Les États-Unis réforment le financement Title XI de la construction navale et réduisent les coûts et la bureaucratie
Points clés
- •La règle finale intérimaire de la MARAD, en vigueur depuis le 28 août, réduit les frais de demande Title XI de 5 000 $ à 1 000 $ et remplace les frais d'enquête par des frais d'engagement plafonnés au montant le plus bas entre 0,25 % de la dette garantie et 250 000 $.

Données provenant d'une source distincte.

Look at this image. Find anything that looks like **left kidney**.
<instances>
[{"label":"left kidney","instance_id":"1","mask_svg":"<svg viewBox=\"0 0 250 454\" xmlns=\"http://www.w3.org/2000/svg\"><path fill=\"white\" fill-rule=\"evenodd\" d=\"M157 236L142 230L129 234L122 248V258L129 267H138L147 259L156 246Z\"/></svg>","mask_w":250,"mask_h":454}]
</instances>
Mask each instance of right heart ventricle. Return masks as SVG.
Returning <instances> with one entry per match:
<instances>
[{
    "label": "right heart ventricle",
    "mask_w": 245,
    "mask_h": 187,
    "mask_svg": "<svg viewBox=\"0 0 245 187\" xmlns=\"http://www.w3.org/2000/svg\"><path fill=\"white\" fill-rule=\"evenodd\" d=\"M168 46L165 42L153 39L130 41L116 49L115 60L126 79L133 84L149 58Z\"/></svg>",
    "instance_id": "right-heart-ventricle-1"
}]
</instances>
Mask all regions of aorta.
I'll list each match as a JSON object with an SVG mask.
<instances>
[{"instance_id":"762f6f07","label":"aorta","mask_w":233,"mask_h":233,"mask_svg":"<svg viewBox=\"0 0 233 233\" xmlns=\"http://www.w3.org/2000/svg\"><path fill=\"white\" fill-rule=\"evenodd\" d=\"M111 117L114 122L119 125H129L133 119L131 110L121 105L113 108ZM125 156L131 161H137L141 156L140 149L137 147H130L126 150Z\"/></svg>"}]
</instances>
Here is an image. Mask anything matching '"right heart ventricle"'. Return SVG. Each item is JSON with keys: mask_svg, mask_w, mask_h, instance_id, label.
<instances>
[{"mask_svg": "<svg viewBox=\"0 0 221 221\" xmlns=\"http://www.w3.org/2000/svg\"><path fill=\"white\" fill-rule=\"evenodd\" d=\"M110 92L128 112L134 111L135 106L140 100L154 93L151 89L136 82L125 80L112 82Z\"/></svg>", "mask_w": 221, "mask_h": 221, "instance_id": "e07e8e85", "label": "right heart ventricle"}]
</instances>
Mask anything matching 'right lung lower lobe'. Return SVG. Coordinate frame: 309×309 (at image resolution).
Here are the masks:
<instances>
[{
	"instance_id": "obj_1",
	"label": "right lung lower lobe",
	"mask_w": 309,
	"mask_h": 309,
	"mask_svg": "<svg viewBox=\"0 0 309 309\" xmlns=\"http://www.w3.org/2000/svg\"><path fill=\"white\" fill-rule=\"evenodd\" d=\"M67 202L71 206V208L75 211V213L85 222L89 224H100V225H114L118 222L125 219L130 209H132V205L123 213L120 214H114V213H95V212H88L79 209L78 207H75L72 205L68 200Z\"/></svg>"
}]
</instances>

- •Les projets peuvent désormais être instruits et approuvés pendant que les dérogations pour équipements d'origine étrangère sont en attente, mais les principaux composants étrangers de la coque ou de la superstructure d'un navire restent exclus du régime de dérogation.
- •Le règlement a été réduit de 34 à 20 sections afin de simplifier un programme garantissant la dette de navires sous pavillon américain construits ou réparés dans des chantiers américains, ainsi que les investissements de modernisation des chantiers navals.
- •Les navires aptes à servir d'auxiliaires navals ou militaires américains et remédiant aux lacunes de projection maritime reçoivent la première priorité de financement, suivis des navires désignés comme étant d'intérêt national.
- •Cette réforme s'inscrit dans un effort plus large de relance de la construction navale américaine, comprenant environ 29 milliards de dollars de financement législatif et un partenariat de construction navale de 150 milliards de dollars avec la Corée du Sud.

Washington a réformé en profondeur les règles régissant son programme de financement Title XI pour les navires et les chantiers navals, réduisant les coûts de demande et supprimant un goulot d'étranglement potentiel pour les projets utilisant des équipements étrangers.
La règle finale intérimaire de l'US Maritime Administration (MARAD), entrée en vigueur le 28 août, ramène les frais de demande Title XI de 5 000 $ à 1 000 $. L'agence a également remplacé ses frais d'enquête par des frais d'engagement plafonnés au montant le plus bas entre 0,25 % de la dette garantie et 250 000 $, les coûts éligibles de services professionnels étant déduits de ce montant.
La MARAD a aussi modifié le traitement des composants étrangers. Les projets peuvent désormais poursuivre leur instruction et leur approbation pendant qu'une dérogation couvrant des équipements d'origine étrangère reste en attente. Si la dérogation est finalement accordée, l'équipement peut être inclus dans le coût éligible du projet ; si elle est rejetée, ce coût est exclu. Les principaux composants étrangers entrant dans la composition de la coque ou de la superstructure d'un navire restent en dehors du régime de dérogation. Cet ajustement compte pour les constructeurs américains, car de nombreuses chaînes d'approvisionnement des chantiers navals domestiques, notamment pour les moteurs et autres composants spécialisés, dépendent d'articles d'origine étrangère, et sous les anciennes règles, une dérogation non résolue pouvait bloquer une demande de financement.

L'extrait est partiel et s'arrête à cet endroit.